As antigas raízes da narrativa
Ashton começa revisitando as primeiras formas de contar histórias: as reuniões em torno do fogo, onde os primeiros humanos compartilhavam memórias, imaginavam futuros e criavam laços por meio de histórias compartilhadas. Isto não era simplesmente entretenimento; era um mecanismo de sobrevivência. As histórias reforçaram a coesão social, transmitiram conhecimentos vitais e ofereceram uma forma de processar as incertezas do mundo.
O livro então avança no tempo, destacando mudanças importantes na forma como as histórias foram criadas e divulgadas.
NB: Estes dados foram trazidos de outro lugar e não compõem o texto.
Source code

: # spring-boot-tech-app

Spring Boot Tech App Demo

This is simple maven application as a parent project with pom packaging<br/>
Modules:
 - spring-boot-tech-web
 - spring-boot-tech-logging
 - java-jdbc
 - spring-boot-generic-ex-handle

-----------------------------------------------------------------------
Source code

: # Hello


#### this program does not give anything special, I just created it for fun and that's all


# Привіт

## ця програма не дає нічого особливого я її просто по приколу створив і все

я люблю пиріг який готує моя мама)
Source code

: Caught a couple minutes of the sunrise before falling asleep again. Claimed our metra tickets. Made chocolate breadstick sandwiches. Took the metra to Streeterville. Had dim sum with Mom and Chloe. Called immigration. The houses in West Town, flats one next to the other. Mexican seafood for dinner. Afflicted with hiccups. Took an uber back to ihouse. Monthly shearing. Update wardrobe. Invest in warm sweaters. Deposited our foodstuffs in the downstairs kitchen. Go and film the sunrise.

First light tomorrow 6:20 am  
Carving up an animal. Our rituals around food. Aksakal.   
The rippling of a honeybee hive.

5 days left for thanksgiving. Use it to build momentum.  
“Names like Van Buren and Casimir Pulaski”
A invenção da escrita, da imprensa e da eletricidade atuaram como aceleradores tecnológicos, expandindo tanto o alcance quanto o volume das narrativas. No entanto, o desejo humano central permaneceu o mesmo: dar sentido ao caos através do significado partilhado.
O lado negro da narrativa: desinformação e manipulação
Ashton não foge das implicações mais sombrias do nosso impulso de contar histórias. Ele aponta exemplos históricos – como as fábricas de papel em 1800, que usavam trapos retirados de múmias egípcias e depois ocultavam a fonte – para ilustrar a facilidade com que as narrativas podem ser distorcidas em prol do lucro ou da conveniência.
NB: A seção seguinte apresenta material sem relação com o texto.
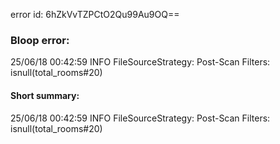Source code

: error id: 6hZkVvTZPCtO2Qu99Au9OQ==
### Bloop error:

25/06/18 00:42:59 INFO FileSourceStrategy: Post-Scan Filters: isnull(total_rooms#20)
#### Short summary: 

25/06/18 00:42:59 INFO FileSourceStrategy: Post-Scan Filters: isnull(total_rooms#20)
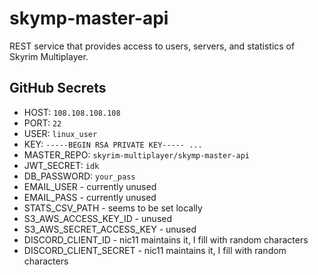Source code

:# skymp-master-api

REST service that provides access to users, servers, and statistics of Skyrim Multiplayer.

## GitHub Secrets

- HOST: `108.108.108.108`
- PORT: `22`
- USER: `linux_user`
- KEY: `-----BEGIN RSA PRIVATE KEY----- ...`
- MASTER_REPO: `skyrim-multiplayer/skymp-master-api`
- JWT_SECRET: `idk`
- DB_PASSWORD: `your_pass`
- EMAIL_USER - currently unused
- EMAIL_PASS - currently unused
- STATS_CSV_PATH - seems to be set locally
- S3_AWS_ACCESS_KEY_ID - unused
- S3_AWS_SECRET_ACCESS_KEY - unused
- DISCORD_CLIENT_ID - nic11 maintains it, I fill with random characters
- DISCORD_CLIENT_SECRET - nic11 maintains it, I fill with random characters
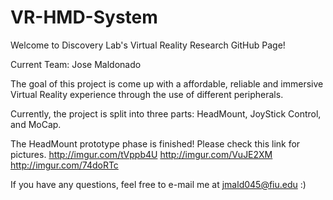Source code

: # VR-HMD-System

Welcome to Discovery Lab's Virtual Reality Research GitHub Page!

Current Team:
Jose Maldonado 

The goal of this project is come up with a affordable, reliable and immersive Virtual Reality experience through the use of 
different peripherals. 

Currently, the project is split into three parts: HeadMount, JoyStick Control, and MoCap. 

The HeadMount prototype phase is finished! 
Please check this link for pictures.
http://imgur.com/tVppb4U
http://imgur.com/VuJE2XM
http://imgur.com/74doRTc

If you have any questions, feel free to e-mail me at jmald045@fiu.edu :)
Hoje, a era digital amplifica esses perigos. O livro detalha como a desinformação se espalhou durante a pandemia de COVID-19, contribuindo para a hesitação em vacinar e para mortes evitáveis. O mais alarmante é que a ascensão da IA generativa ameaça tornar o engano ainda mais fácil. Imagens, vídeos e áudios falsos e realistas estão se tornando cada vez mais comuns, confundindo a linha entre a verdade e a invenção.
Ashton alerta que atores poderosos explorarão esta tecnologia para reescrever narrativas retroativamente, alterando as percepções do passado e manipulando o presente. As plataformas digitais, argumenta ele, não estão apenas refletindo a realidade, mas também a modelando.
Um caminho a seguir: vigilância, dúvida e humildade
A única defesa contra este ataque de manipulação, segundo Ashton, é uma boa dose de cepticismo. Devemos reconhecer a nossa própria susceptibilidade a narrativas falsas e cultivar a vigilância, a dúvida e a humildade no nosso consumo de informação.
Esta não é uma mensagem esperançosa, mas é realista. No entanto, Ashton conclui com uma nota de optimismo: a simples proliferação de histórias, mesmo as alimentadas pelo ódio, cria um contrapeso. A “beleza e glória heterogêneas de toda a humanidade” ainda pode abafar o barulho.
Em última análise, o livro serve como um lembrete de que contar histórias não é apenas um passatempo – é uma força fundamental que molda a nossa compreensão do mundo. Reconhecer o seu poder, tanto para o bem como para o mal, é essencial para navegar numa realidade cada vez mais complexa e manipulada.